Top of Data section

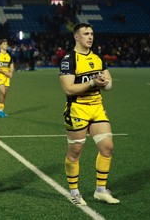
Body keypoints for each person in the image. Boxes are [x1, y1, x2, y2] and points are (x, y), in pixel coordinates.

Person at [59, 23, 119, 206]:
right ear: (76, 37)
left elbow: (109, 82)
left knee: (107, 147)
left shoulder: (97, 57)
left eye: (92, 33)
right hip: (77, 109)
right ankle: (74, 192)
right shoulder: (69, 59)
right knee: (75, 152)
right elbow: (68, 89)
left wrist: (104, 83)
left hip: (97, 108)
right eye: (86, 34)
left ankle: (101, 190)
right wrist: (93, 83)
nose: (90, 37)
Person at [0, 39, 14, 118]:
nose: (6, 45)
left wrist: (11, 73)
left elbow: (11, 65)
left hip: (7, 76)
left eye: (6, 44)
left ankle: (1, 110)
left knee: (4, 94)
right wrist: (5, 73)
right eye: (4, 44)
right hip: (0, 75)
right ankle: (0, 111)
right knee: (3, 92)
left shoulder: (9, 55)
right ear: (0, 45)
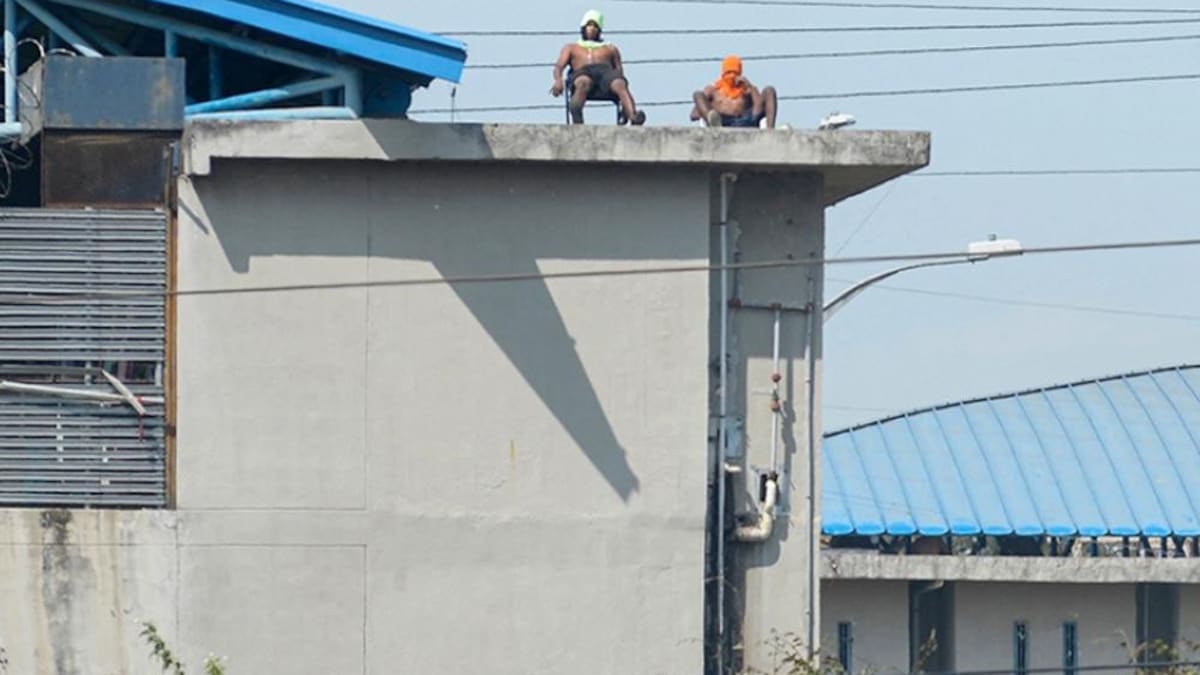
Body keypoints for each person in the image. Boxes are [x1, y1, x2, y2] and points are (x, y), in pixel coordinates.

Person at [550, 10, 646, 125]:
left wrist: (620, 83)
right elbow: (559, 66)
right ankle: (576, 113)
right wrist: (558, 80)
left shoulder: (610, 49)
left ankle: (632, 115)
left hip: (605, 74)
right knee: (583, 82)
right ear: (583, 27)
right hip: (582, 72)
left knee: (619, 83)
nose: (592, 28)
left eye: (595, 26)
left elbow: (619, 71)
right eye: (589, 25)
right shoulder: (572, 48)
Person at [691, 55, 778, 129]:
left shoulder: (746, 89)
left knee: (769, 90)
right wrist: (708, 112)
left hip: (746, 120)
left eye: (735, 73)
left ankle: (770, 131)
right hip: (722, 122)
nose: (732, 76)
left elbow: (759, 109)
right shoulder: (713, 90)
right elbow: (693, 115)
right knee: (697, 94)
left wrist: (750, 87)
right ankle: (714, 124)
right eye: (728, 72)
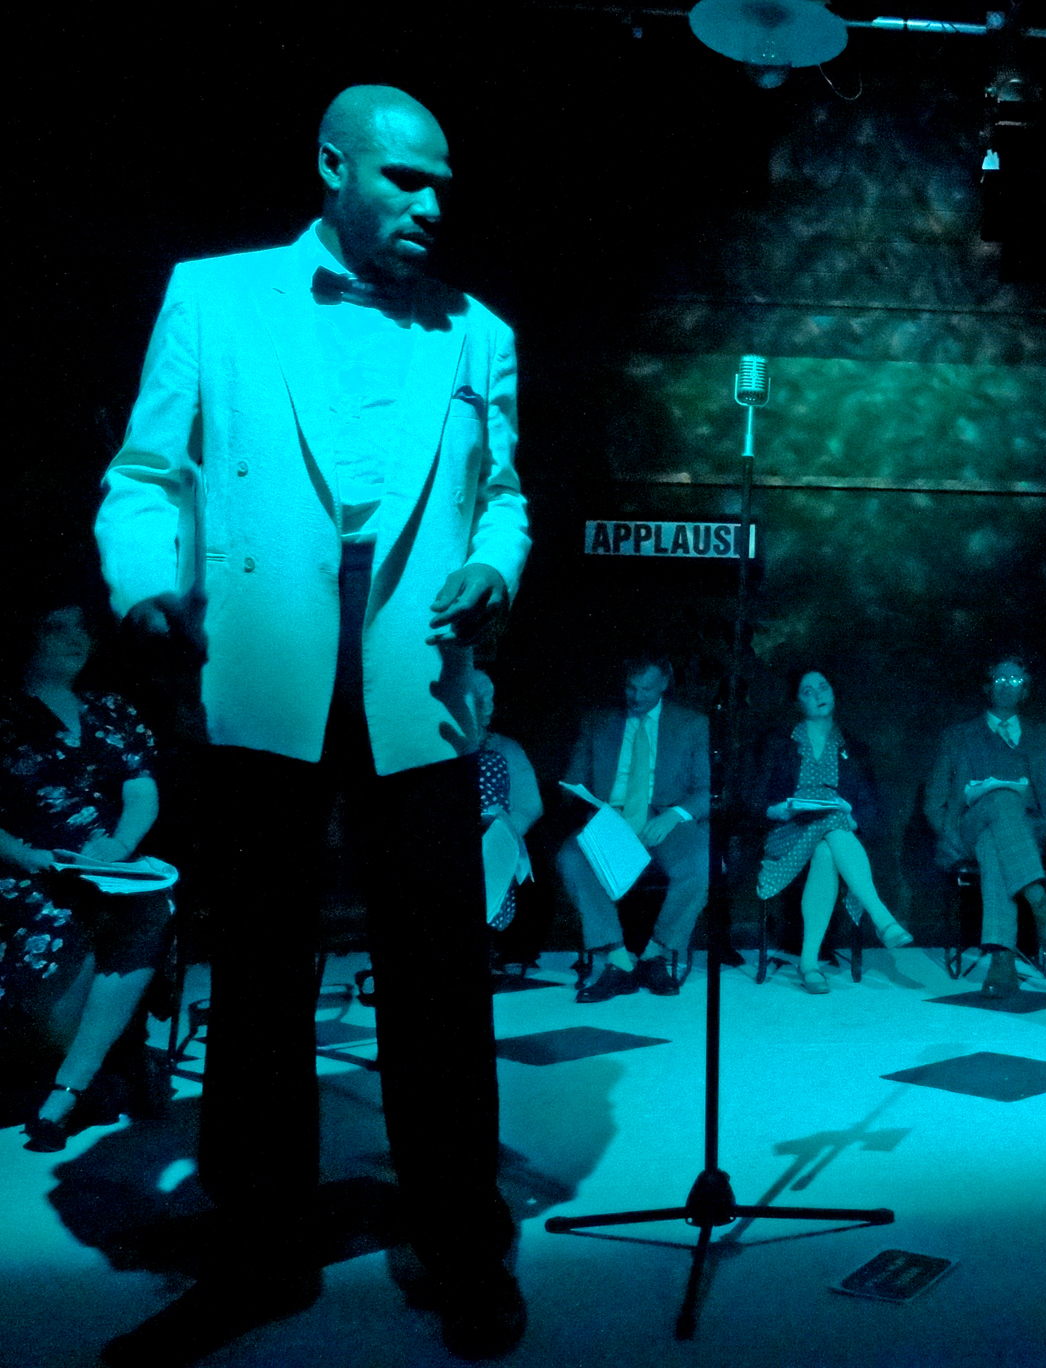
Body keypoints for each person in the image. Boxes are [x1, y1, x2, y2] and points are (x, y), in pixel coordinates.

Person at [94, 86, 530, 1362]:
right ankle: (259, 1246)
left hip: (417, 680)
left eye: (441, 184)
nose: (429, 204)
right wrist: (146, 584)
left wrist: (494, 564)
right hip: (264, 667)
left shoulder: (478, 332)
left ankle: (459, 1235)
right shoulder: (215, 296)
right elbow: (144, 473)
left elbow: (503, 495)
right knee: (260, 975)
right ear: (335, 167)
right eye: (404, 179)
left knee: (439, 978)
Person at [0, 601, 171, 1152]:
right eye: (57, 628)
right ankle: (94, 1071)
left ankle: (65, 1095)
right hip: (28, 868)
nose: (76, 641)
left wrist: (119, 846)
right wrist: (27, 856)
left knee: (151, 905)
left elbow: (141, 789)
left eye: (83, 630)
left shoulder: (111, 708)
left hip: (107, 865)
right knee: (57, 1015)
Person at [555, 653, 710, 1002]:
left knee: (702, 863)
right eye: (631, 687)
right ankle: (619, 960)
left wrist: (674, 815)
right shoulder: (599, 722)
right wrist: (592, 806)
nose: (637, 696)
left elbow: (705, 790)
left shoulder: (691, 724)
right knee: (572, 859)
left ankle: (656, 953)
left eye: (646, 689)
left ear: (664, 684)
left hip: (665, 819)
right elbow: (573, 782)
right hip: (612, 818)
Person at [924, 653, 1046, 997]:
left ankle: (1001, 959)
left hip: (1025, 835)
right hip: (968, 827)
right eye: (999, 679)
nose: (1007, 686)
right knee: (1000, 799)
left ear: (1025, 690)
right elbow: (934, 803)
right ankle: (1041, 906)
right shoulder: (957, 736)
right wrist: (951, 836)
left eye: (1015, 681)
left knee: (995, 845)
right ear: (987, 686)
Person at [756, 668, 912, 993]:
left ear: (834, 693)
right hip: (789, 832)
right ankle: (882, 918)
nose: (818, 695)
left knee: (828, 843)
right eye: (808, 691)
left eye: (823, 687)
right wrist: (779, 809)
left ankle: (808, 963)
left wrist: (851, 816)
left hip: (835, 836)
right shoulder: (780, 744)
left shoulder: (853, 748)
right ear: (797, 702)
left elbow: (870, 807)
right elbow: (754, 798)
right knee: (832, 824)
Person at [471, 667, 541, 934]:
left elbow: (530, 806)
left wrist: (496, 836)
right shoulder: (440, 751)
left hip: (498, 839)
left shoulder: (507, 749)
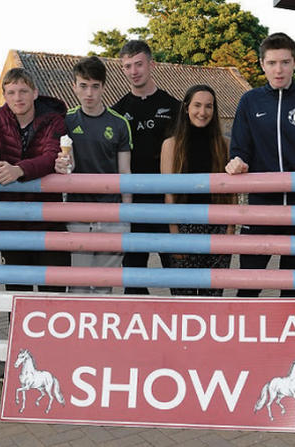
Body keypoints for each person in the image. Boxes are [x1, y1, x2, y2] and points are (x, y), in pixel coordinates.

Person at [224, 32, 295, 297]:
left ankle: (288, 339)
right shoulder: (250, 101)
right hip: (260, 209)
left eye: (284, 62)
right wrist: (236, 162)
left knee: (291, 290)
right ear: (262, 65)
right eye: (272, 63)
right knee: (248, 286)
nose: (278, 69)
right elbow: (239, 148)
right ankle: (244, 338)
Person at [0, 67, 69, 293]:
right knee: (18, 292)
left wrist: (19, 170)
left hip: (49, 219)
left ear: (35, 93)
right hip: (11, 220)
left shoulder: (54, 120)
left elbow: (51, 156)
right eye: (11, 92)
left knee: (54, 291)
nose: (18, 98)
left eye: (23, 91)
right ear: (5, 96)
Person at [54, 56, 131, 294]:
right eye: (83, 85)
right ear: (73, 87)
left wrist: (126, 215)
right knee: (77, 286)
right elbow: (62, 166)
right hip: (78, 214)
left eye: (95, 86)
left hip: (111, 215)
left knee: (103, 288)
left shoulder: (119, 123)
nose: (89, 93)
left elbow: (125, 171)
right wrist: (61, 165)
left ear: (103, 87)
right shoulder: (65, 121)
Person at [113, 40, 180, 295]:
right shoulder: (117, 113)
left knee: (177, 274)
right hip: (132, 205)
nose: (133, 71)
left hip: (168, 203)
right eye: (127, 66)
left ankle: (182, 329)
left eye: (138, 64)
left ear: (151, 64)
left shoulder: (175, 107)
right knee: (133, 277)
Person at [160, 84, 235, 296]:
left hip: (217, 227)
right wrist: (175, 235)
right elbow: (168, 194)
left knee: (213, 296)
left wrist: (230, 232)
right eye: (197, 105)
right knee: (184, 296)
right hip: (184, 227)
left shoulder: (225, 144)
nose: (203, 112)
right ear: (186, 108)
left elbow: (232, 194)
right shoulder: (171, 145)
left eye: (209, 106)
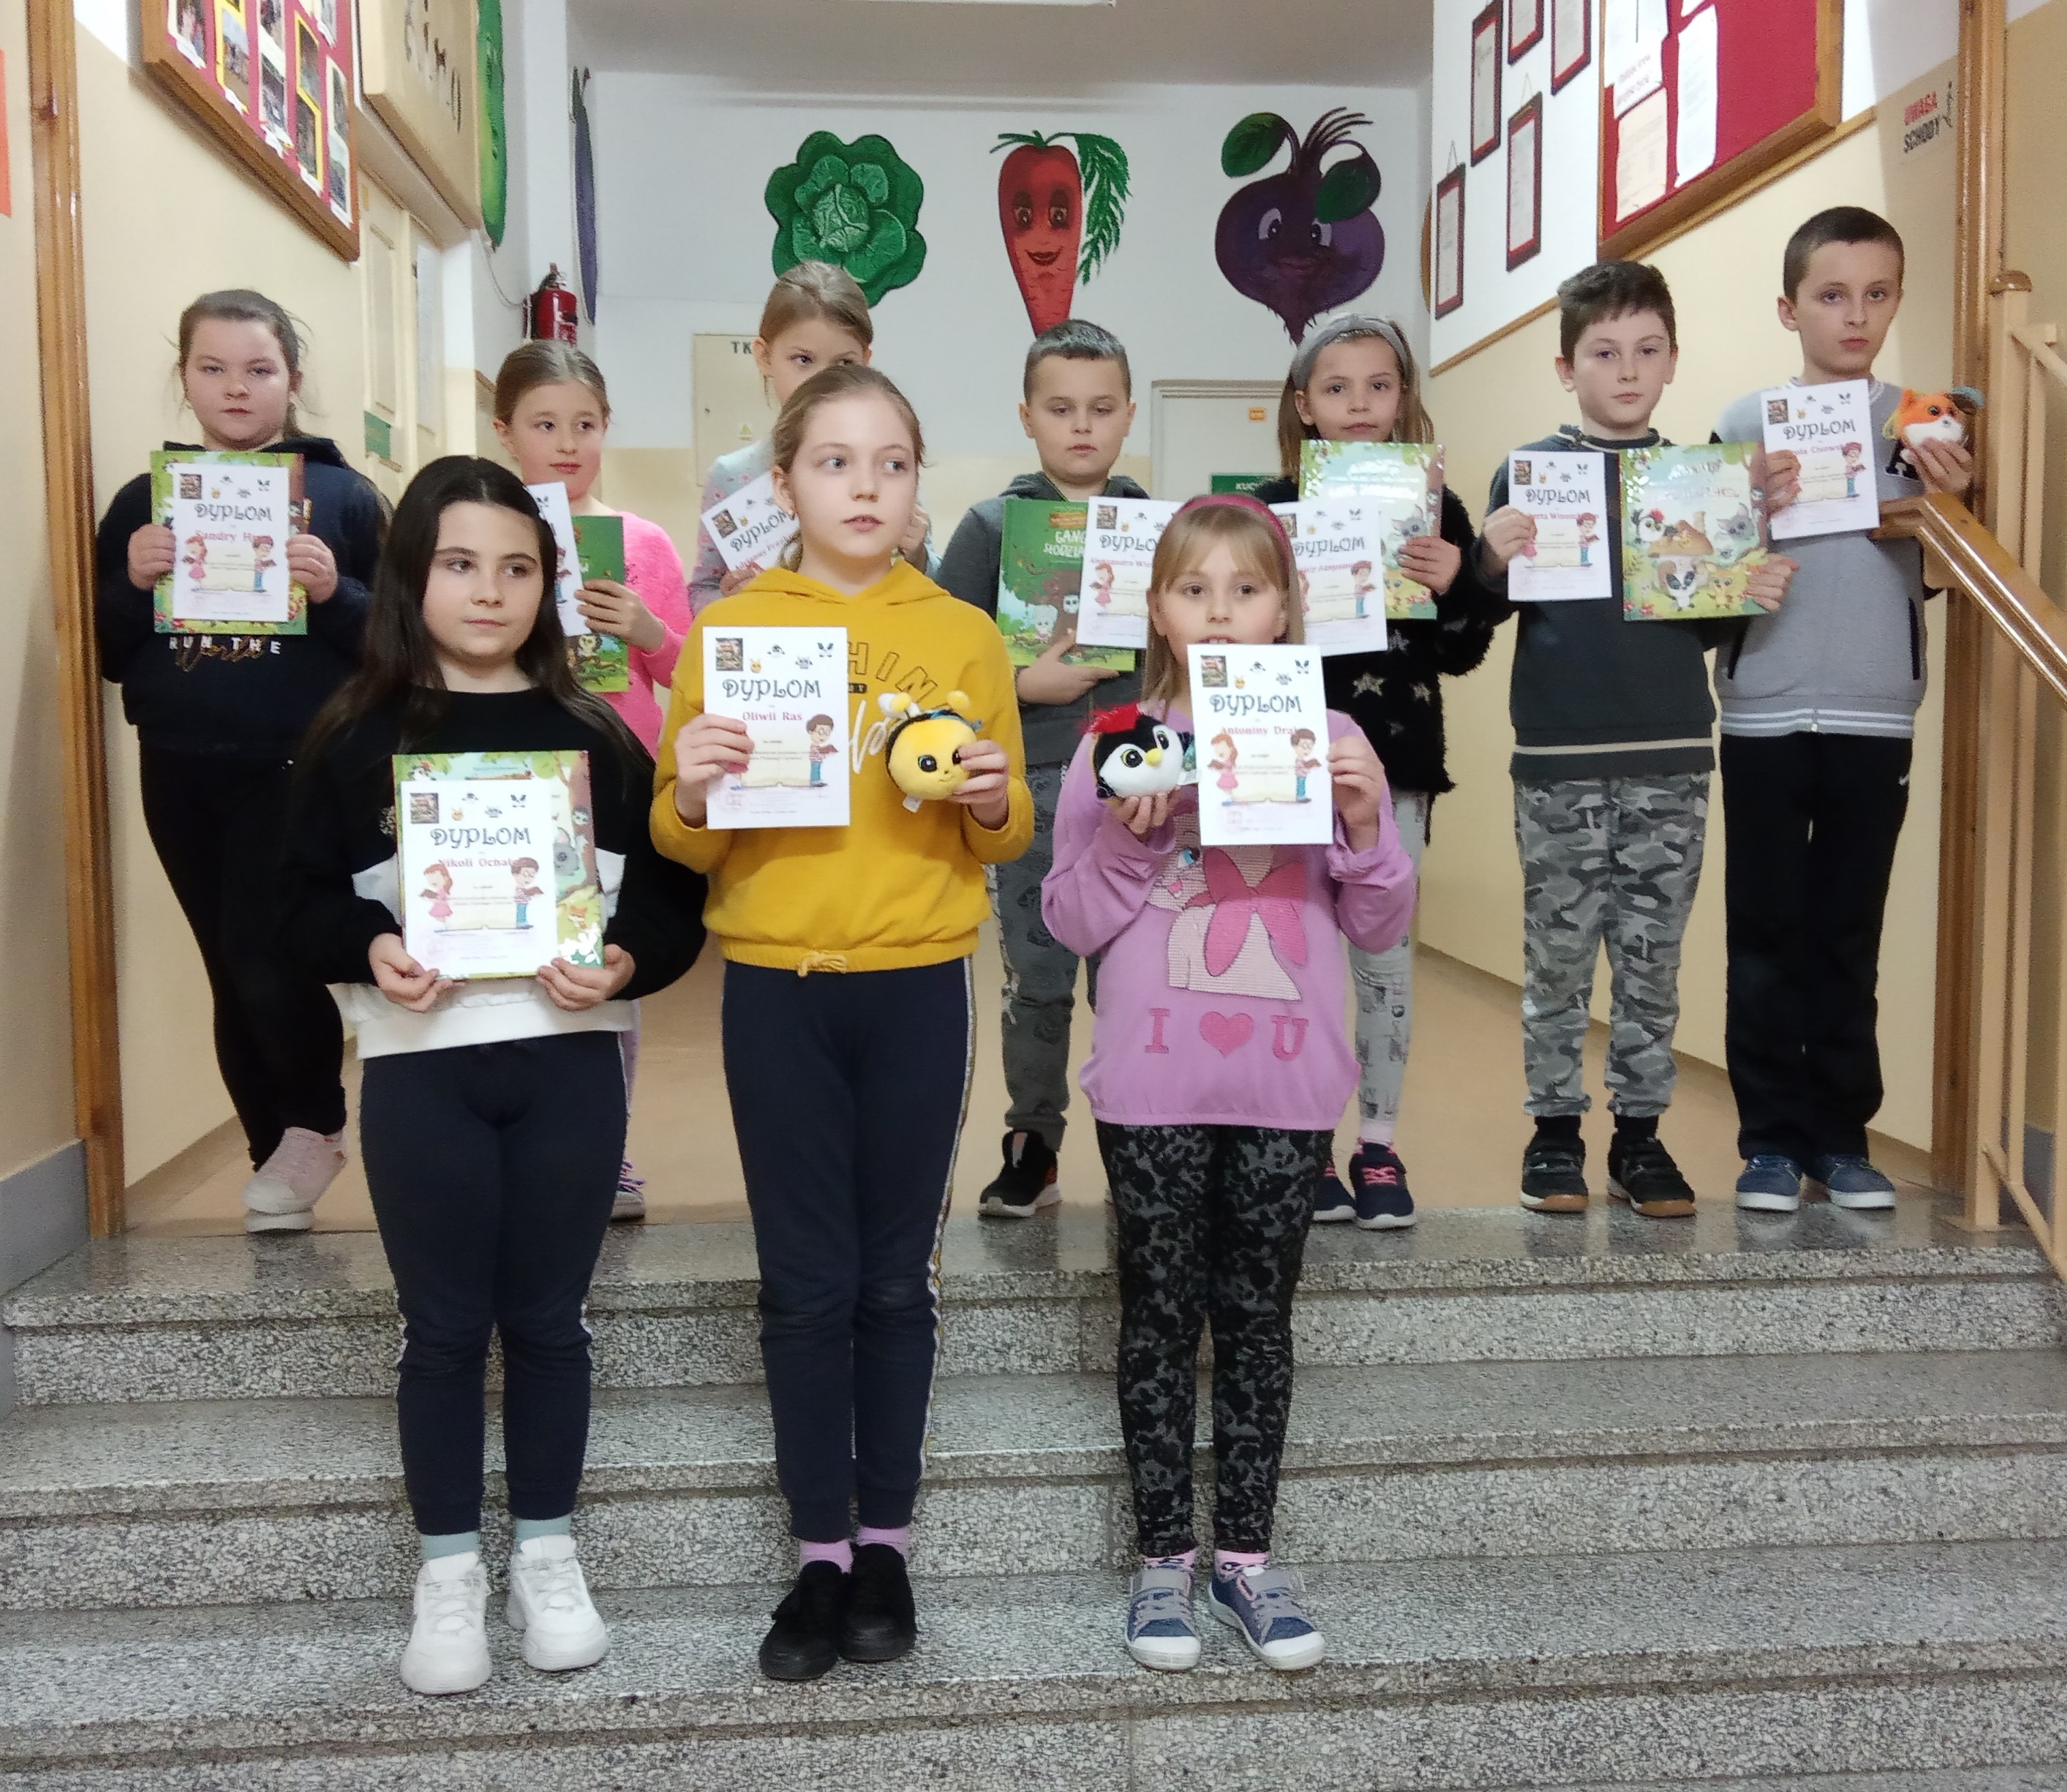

Bottom of Data section

→ Exercise goal: When copying the listing, skip the pictures and keep each line exactly as written.

→ Task response:
Body keypoints for each person in the image. Boxes are [x1, y1, x2, y2] and points are (x, y), in pixel coordinates.

Person at [59, 23, 119, 206]:
right ear: (76, 37)
left elbow: (109, 82)
left knee: (107, 147)
left shoulder: (97, 57)
left eye: (92, 33)
right hip: (77, 109)
right ankle: (74, 192)
right shoulder: (69, 59)
right knee: (75, 152)
right elbow: (68, 89)
left wrist: (104, 83)
left hip: (97, 108)
right eye: (86, 34)
left ankle: (101, 190)
right wrist: (93, 83)
nose: (90, 37)
Person at [0, 39, 14, 118]:
nose: (6, 45)
left wrist: (11, 73)
left elbow: (11, 65)
left hip: (7, 76)
left eye: (6, 44)
left ankle: (1, 110)
left knee: (4, 94)
right wrist: (5, 73)
right eye: (4, 44)
right hip: (0, 75)
right ankle: (0, 111)
right knee: (3, 92)
left shoulder: (9, 55)
right ear: (0, 45)
Body keypoints for each person in the image. Boxes are [x1, y1, x2, y2] and points are (x, y), in pixel coordinates.

Person at [550, 10, 646, 125]:
left wrist: (620, 83)
right elbow: (559, 66)
right ankle: (576, 113)
right wrist: (558, 80)
left shoulder: (610, 49)
left ankle: (632, 115)
left hip: (605, 74)
right knee: (583, 82)
right ear: (583, 27)
right hip: (582, 72)
left knee: (619, 83)
nose: (592, 28)
left eye: (595, 26)
left elbow: (619, 71)
right eye: (589, 25)
right shoulder: (572, 48)
Person at [691, 55, 778, 129]:
left shoulder: (746, 89)
left knee: (769, 90)
right wrist: (708, 112)
left hip: (746, 120)
left eye: (735, 73)
left ankle: (770, 131)
right hip: (722, 122)
nose: (732, 76)
left elbow: (759, 109)
right shoulder: (713, 90)
right elbow: (693, 115)
right knee: (697, 94)
left wrist: (750, 87)
right ankle: (714, 124)
right eye: (728, 72)
Body keypoints for each person in the image. Boxes are [x1, y1, x2, y2] and points are (x, y), in pixel coordinates.

Person at [94, 86, 530, 1362]:
right ankle: (259, 1246)
left hip: (417, 680)
left eye: (441, 184)
nose: (429, 204)
right wrist: (146, 584)
left wrist: (494, 564)
right hip: (264, 667)
left shoulder: (478, 332)
left ankle: (459, 1235)
right shoulder: (215, 296)
right elbow: (144, 473)
left elbow: (503, 495)
right knee: (260, 975)
right ear: (335, 167)
right eye: (404, 179)
left knee: (439, 978)
Person at [0, 601, 171, 1152]:
right eye: (57, 628)
right ankle: (94, 1071)
left ankle: (65, 1095)
right hip: (28, 868)
nose: (76, 641)
left wrist: (119, 846)
right wrist: (27, 856)
left knee: (151, 905)
left elbow: (141, 789)
left eye: (83, 630)
left shoulder: (111, 708)
left hip: (107, 865)
right knee: (57, 1015)
Person at [555, 653, 710, 1002]:
left knee: (702, 863)
right eye: (631, 687)
right ankle: (619, 960)
left wrist: (674, 815)
right shoulder: (599, 722)
right wrist: (592, 806)
nose: (637, 696)
left elbow: (705, 790)
left shoulder: (691, 724)
right knee: (572, 859)
left ankle: (656, 953)
left eye: (646, 689)
left ear: (664, 684)
left hip: (665, 819)
right elbow: (573, 782)
right hip: (612, 818)
Person at [924, 653, 1046, 997]:
left ankle: (1001, 959)
left hip: (1025, 835)
right hip: (968, 827)
right eye: (999, 679)
nose: (1007, 686)
right knee: (1000, 799)
left ear: (1025, 690)
right elbow: (934, 803)
right ankle: (1041, 906)
right shoulder: (957, 736)
right wrist: (951, 836)
left eye: (1015, 681)
left knee: (995, 845)
right ear: (987, 686)
Person at [756, 668, 912, 993]:
left ear: (834, 693)
right hip: (789, 832)
right ankle: (882, 918)
nose: (818, 695)
left knee: (828, 843)
right eye: (808, 691)
left eye: (823, 687)
right wrist: (779, 809)
left ankle: (808, 963)
left wrist: (851, 816)
left hip: (835, 836)
right shoulder: (780, 744)
left shoulder: (853, 748)
right ear: (797, 702)
left elbow: (870, 807)
right elbow: (754, 798)
right knee: (832, 824)
Person at [471, 667, 541, 934]:
left elbow: (530, 806)
left wrist: (496, 836)
right shoulder: (440, 751)
left hip: (498, 839)
left shoulder: (507, 749)
Body keypoints for each person in the image. Boxes are [x1, y1, x2, y2] and points are (x, y), in pixel coordinates.

Person at [224, 32, 295, 297]:
left ankle: (288, 339)
right shoulder: (250, 101)
right hip: (260, 209)
left eye: (284, 62)
right wrist: (236, 162)
left knee: (291, 290)
right ear: (262, 65)
right eye: (272, 63)
right knee: (248, 286)
nose: (278, 69)
right elbow: (239, 148)
right ankle: (244, 338)
Person at [0, 67, 69, 293]:
right knee: (18, 292)
left wrist: (19, 170)
left hip: (49, 219)
left ear: (35, 93)
right hip: (11, 220)
left shoulder: (54, 120)
left elbow: (51, 156)
right eye: (11, 92)
left knee: (54, 291)
nose: (18, 98)
left eye: (23, 91)
right ear: (5, 96)
Person at [54, 56, 131, 294]:
right eye: (83, 85)
right ear: (73, 87)
left wrist: (126, 215)
right knee: (77, 286)
right elbow: (62, 166)
right hip: (78, 214)
left eye: (95, 86)
left hip: (111, 215)
left knee: (103, 288)
left shoulder: (119, 123)
nose: (89, 93)
left elbow: (125, 171)
right wrist: (61, 165)
left ear: (103, 87)
right shoulder: (65, 121)
Person at [113, 40, 180, 295]:
right shoulder: (117, 113)
left knee: (177, 274)
right hip: (132, 205)
nose: (133, 71)
left hip: (168, 203)
right eye: (127, 66)
left ankle: (182, 329)
left eye: (138, 64)
left ear: (151, 64)
left shoulder: (175, 107)
right knee: (133, 277)
Person at [160, 84, 235, 296]:
left hip: (217, 227)
right wrist: (175, 235)
right elbow: (168, 194)
left knee: (213, 296)
left wrist: (230, 232)
right eye: (197, 105)
right knee: (184, 296)
right hip: (184, 227)
left shoulder: (225, 144)
nose: (203, 112)
right ear: (186, 108)
left elbow: (232, 194)
right shoulder: (171, 145)
left eye: (209, 106)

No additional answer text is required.